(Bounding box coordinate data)
════════════════

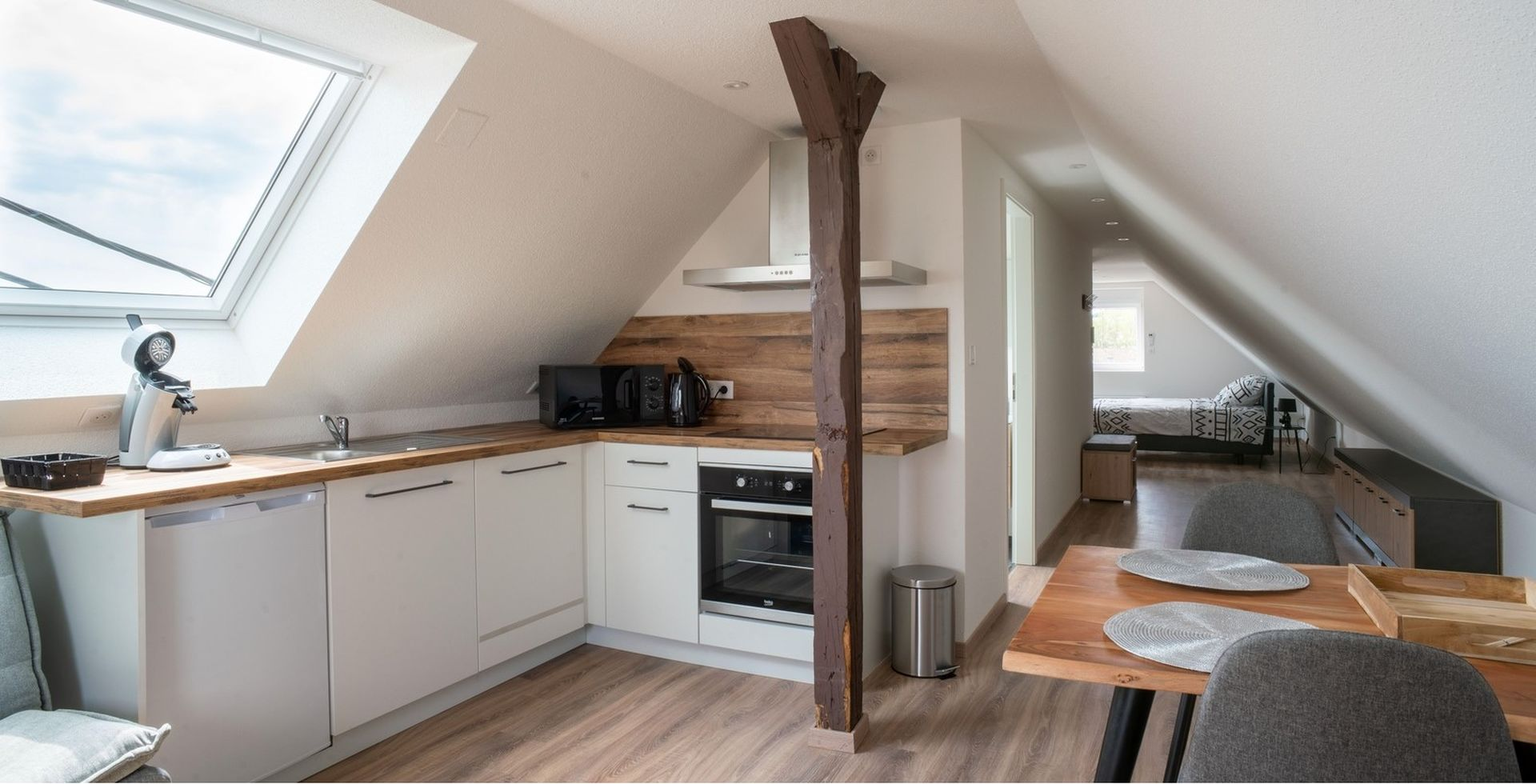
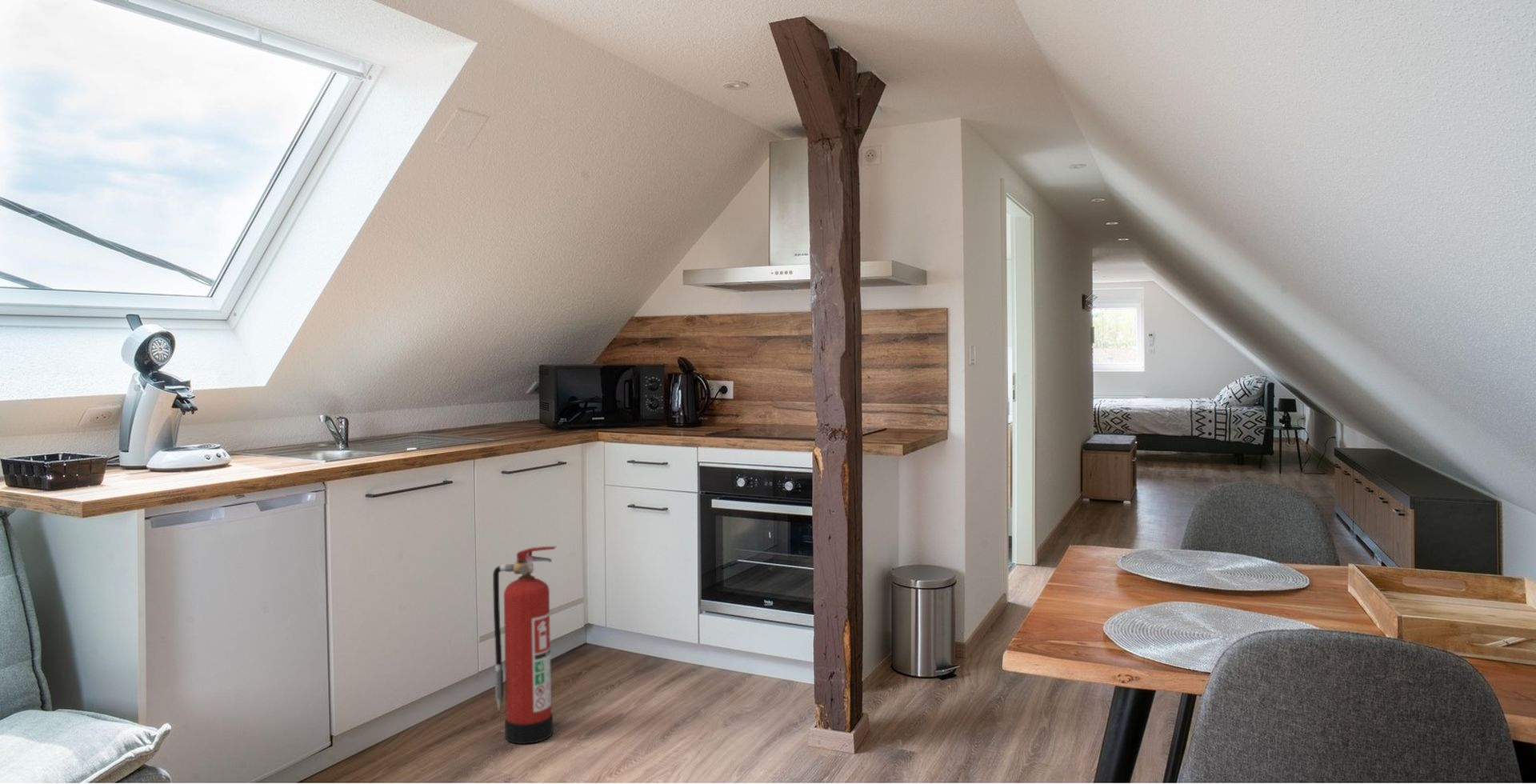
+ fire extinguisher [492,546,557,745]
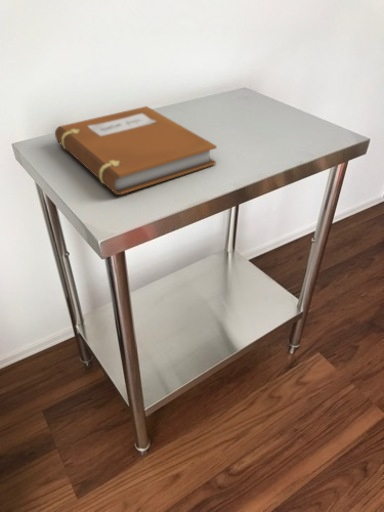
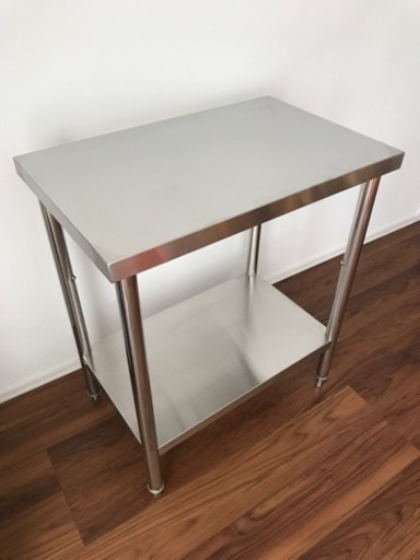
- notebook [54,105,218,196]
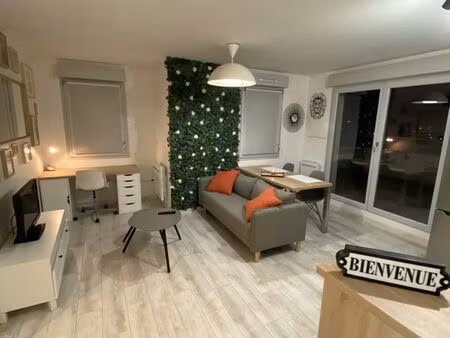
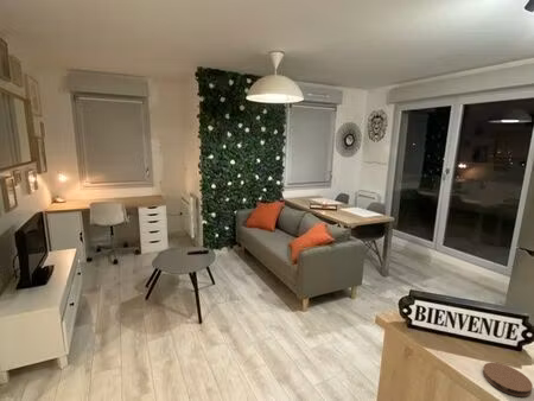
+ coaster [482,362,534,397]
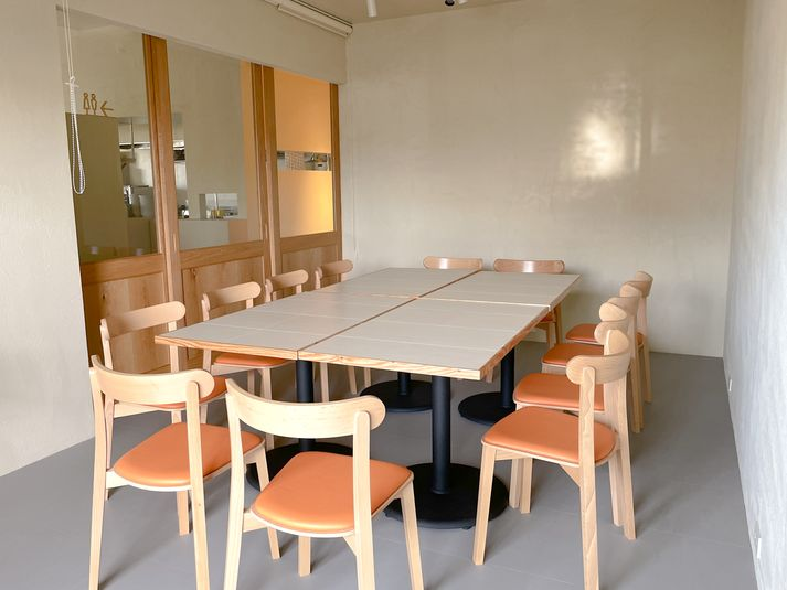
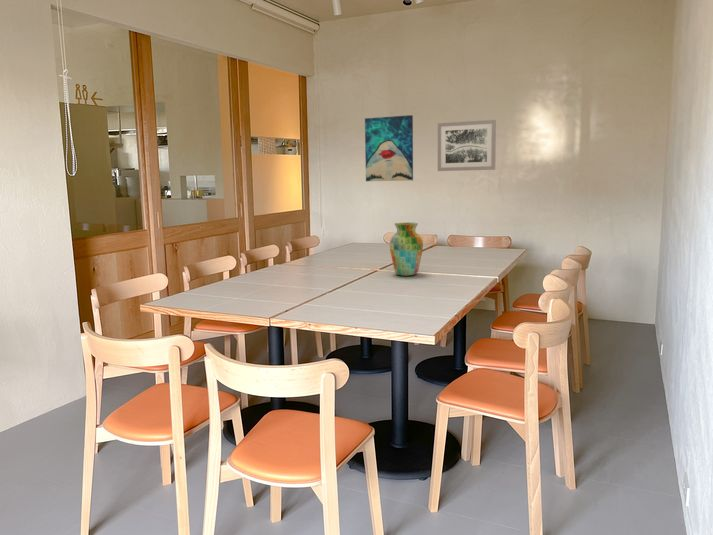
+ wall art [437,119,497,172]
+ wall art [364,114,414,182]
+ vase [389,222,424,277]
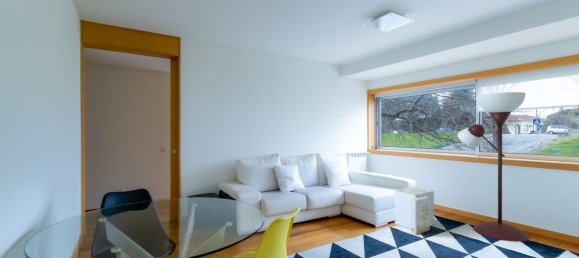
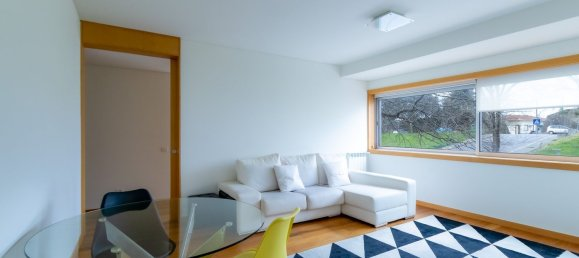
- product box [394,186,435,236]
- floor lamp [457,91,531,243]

════════════════

> _WHAT THE TASK ASKS_
Word for word, set down every line of the records above, and leave the pictures out.

> _REPLY_
+ fire extinguisher [492,546,557,745]
- notebook [54,105,218,196]
+ coaster [482,362,534,397]
+ wall art [437,119,497,172]
+ wall art [364,114,414,182]
+ vase [389,222,424,277]
- product box [394,186,435,236]
- floor lamp [457,91,531,243]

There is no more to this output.